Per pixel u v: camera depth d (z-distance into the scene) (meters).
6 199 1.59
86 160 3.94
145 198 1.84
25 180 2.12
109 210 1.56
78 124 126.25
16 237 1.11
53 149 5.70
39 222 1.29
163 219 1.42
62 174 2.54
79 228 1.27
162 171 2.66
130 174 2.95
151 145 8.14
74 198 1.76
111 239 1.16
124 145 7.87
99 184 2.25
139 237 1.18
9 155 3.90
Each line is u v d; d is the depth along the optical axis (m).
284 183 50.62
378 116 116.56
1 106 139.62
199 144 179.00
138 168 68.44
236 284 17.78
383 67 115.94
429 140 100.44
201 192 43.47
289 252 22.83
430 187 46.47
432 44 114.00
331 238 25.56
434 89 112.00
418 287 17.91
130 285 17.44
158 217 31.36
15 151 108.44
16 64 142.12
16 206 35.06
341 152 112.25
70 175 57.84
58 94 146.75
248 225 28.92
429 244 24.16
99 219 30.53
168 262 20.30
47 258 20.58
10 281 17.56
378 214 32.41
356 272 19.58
...
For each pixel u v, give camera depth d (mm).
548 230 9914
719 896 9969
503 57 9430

Exercise prompt: In the listing above, the lines from the one containing "16 237 1.11" through the one containing "356 272 19.58" must be set down exactly, with no other lines.

Answer to the exercise:
16 237 1.11
53 149 5.70
39 222 1.29
163 219 1.42
62 174 2.54
79 228 1.27
162 171 2.66
130 174 2.95
151 145 8.14
74 198 1.76
111 239 1.16
124 145 7.87
99 184 2.25
139 237 1.18
9 155 3.90
Each line is u v d; d is the depth along the optical axis (m).
284 183 50.62
378 116 116.56
1 106 139.62
199 144 179.00
138 168 68.44
236 284 17.78
383 67 115.94
429 140 100.44
201 192 43.47
289 252 22.83
430 187 46.47
432 44 114.00
331 238 25.56
434 89 112.00
418 287 17.91
130 285 17.44
158 217 31.36
15 151 108.44
16 64 142.12
16 206 35.06
341 152 112.25
70 175 57.84
58 94 146.75
248 225 28.92
429 244 24.16
99 219 30.53
168 262 20.30
47 258 20.58
10 281 17.56
378 214 32.41
356 272 19.58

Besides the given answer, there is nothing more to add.